Herbiers de zostère : Ces prairies sous-marines sont l’un des réservoirs de carbone les plus efficaces sur la planète. S’ils n’occupent qu’environ 0,1 % de la superficie totale de l’océan, on estime que ces herbiers sont responsables de jusqu’à 11 % du stockage de carbone marin.

Bien qu’elles vivent sous l’eau, les zostères sont en fait une sorte de plante florale et on peut les retrouver sur les littoraux pacifique, atlantique et arctique. Les herbiers de zostère jouent le rôle de pouponnière de poissons et servent d’abri aux petits mammifères, aux crustacés et aux oiseaux de mer.

 

 

Forêt d’algues brunes dans le courant
Forêt de varech dans le courant près de Telegraph Cove, C.-B. © Eiko Jones

Forêts de varech : Le varech croit à une vitesse incroyable – jusqu’à 60 cm par jour! – et jusqu’à des tailles énormes, ce qui permet aux majestueuses forêts de varech sous-marines de séquestrer des quantités phénoménales de carbone.

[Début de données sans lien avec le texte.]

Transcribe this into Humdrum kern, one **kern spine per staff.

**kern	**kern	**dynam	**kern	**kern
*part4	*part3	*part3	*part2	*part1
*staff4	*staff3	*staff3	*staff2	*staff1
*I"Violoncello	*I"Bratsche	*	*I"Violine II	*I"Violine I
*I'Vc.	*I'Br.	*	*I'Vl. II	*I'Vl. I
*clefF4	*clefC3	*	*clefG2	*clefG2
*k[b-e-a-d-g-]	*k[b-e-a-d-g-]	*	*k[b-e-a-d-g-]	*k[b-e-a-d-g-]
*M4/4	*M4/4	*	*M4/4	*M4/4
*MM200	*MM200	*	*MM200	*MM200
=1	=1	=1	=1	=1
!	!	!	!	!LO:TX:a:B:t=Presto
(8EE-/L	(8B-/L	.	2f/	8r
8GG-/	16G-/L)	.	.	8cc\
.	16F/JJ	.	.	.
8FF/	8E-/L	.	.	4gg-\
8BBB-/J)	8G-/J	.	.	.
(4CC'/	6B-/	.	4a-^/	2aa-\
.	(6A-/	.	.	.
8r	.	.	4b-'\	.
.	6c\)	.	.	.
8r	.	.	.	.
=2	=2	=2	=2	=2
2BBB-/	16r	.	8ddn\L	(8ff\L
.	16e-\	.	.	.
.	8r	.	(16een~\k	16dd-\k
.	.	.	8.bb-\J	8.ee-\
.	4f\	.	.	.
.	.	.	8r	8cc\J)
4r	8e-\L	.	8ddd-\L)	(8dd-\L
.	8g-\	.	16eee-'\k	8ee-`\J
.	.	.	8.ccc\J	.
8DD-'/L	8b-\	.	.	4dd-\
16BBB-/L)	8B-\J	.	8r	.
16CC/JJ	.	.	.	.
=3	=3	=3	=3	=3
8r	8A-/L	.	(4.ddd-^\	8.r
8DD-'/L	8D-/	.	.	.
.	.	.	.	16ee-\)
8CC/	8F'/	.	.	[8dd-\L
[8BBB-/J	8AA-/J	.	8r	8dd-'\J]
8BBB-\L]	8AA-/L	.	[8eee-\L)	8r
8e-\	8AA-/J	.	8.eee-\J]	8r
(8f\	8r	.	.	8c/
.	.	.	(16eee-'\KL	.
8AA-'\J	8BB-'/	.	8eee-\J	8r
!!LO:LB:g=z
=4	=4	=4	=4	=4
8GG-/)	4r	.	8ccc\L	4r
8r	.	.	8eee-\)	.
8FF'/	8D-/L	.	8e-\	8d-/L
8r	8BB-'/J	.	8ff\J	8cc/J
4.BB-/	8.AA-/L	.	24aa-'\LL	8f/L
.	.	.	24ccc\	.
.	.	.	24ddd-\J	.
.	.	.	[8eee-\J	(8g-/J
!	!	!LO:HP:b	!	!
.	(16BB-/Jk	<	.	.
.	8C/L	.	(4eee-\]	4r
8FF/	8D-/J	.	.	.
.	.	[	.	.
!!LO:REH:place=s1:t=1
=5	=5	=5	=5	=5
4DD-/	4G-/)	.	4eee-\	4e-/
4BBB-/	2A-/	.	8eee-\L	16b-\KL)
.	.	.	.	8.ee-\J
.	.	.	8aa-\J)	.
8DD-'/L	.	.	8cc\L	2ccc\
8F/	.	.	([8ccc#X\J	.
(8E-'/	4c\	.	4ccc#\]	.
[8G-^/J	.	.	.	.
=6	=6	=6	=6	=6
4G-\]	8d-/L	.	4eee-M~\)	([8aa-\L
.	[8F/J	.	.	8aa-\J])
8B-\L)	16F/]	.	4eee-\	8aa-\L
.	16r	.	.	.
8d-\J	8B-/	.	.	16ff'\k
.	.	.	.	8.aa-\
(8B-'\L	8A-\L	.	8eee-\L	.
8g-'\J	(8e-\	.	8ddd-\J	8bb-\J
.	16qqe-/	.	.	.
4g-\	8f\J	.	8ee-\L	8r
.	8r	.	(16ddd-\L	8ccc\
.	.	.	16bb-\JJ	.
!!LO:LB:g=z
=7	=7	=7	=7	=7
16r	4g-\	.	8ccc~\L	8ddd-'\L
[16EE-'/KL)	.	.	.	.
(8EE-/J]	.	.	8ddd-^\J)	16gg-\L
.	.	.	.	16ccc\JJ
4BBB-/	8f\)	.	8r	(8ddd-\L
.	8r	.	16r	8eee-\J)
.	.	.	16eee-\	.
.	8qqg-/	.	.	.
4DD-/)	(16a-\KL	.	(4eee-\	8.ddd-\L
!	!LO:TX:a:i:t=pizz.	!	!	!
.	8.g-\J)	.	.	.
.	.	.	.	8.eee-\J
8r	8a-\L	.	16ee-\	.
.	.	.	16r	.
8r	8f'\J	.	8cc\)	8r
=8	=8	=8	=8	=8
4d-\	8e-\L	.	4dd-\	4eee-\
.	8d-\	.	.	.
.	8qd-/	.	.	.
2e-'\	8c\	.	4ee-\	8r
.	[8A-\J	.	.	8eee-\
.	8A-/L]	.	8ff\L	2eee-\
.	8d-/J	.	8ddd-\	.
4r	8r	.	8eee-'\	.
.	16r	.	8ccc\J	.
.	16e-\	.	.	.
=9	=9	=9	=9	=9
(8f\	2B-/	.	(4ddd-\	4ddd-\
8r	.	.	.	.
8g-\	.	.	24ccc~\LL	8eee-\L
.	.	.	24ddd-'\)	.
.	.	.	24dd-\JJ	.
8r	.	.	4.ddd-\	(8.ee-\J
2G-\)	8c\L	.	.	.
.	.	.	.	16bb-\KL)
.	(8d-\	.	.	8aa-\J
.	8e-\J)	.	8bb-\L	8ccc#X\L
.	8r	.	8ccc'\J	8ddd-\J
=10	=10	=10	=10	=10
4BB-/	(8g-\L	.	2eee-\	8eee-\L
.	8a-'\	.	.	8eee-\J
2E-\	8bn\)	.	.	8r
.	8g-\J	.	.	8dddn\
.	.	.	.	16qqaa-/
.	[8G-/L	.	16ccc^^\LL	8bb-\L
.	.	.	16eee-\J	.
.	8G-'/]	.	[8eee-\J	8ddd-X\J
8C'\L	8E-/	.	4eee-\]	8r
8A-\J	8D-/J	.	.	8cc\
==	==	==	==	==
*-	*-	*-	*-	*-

Le varech étant présent sur les fonds marins rocheux, le carbone qu’il absorbe peut finir par se retrouver dans les sédiments autour ou être transporté et emmagasiné dans les profondeurs de la mer. Tout comme les marais salés et les herbiers de zostère, les forêts de varech abritent aussi une grande variété d’espèces.

Chacun de ces écosystèmes de carbone bleu est confronté à de sérieux défis. En Colombie-Britannique, par exemple, les herbiers de zostère ont décliné de près de 50 % par endroit depuis les années 1930 à cause du développement côtier. Les marais salés sont souvent drainés pour créer des terres agricoles, et ils peuvent également être détruits par le développement côtier. Les forêts de varech sont quant à elles vulnérables à la pollution, aux températures extrêmes et aux eaux qui se réchauffent.

Alors que nous apprenons à quel point le carbone bleu est crucial dans la lutte aux dérèglements du climat, il est de plus en plus important de cartographier et de mesurer le carbone et la biodiversité dans les marais salés, les herbiers de zostère et les forêts de varech afin de pouvoir prioriser les actions de conservation du littoral. Les scientifiques y arrivent en analysant les images satellites, en utilisant des drones et en menant des relevés de terrain à pied, en bateau et même en plongée.

Puisque nous sommes les champion.ne.s mondiaux.ales du littoral, nous avons une responsabilité nationale et internationale d’assurer l’intendance et la protection de ces écosystèmes.

Dans le cadre du plan Régénérer le Canada du WWF-Canada, nous préconisons la défense et la promotion de protections fondées sur une politique, l’investissement dans la recherche stratégique et le soutien à la restauration d’habitats de carbone bleu. Nous rassemblons aussi les scientifiques, les politicien.ne.s, les détenteur.rice.s du savoir autochtone et les organisations communautaires pour bâtir un réseau national du carbone bleu, démarrer la collaboration et accélérer la conservation.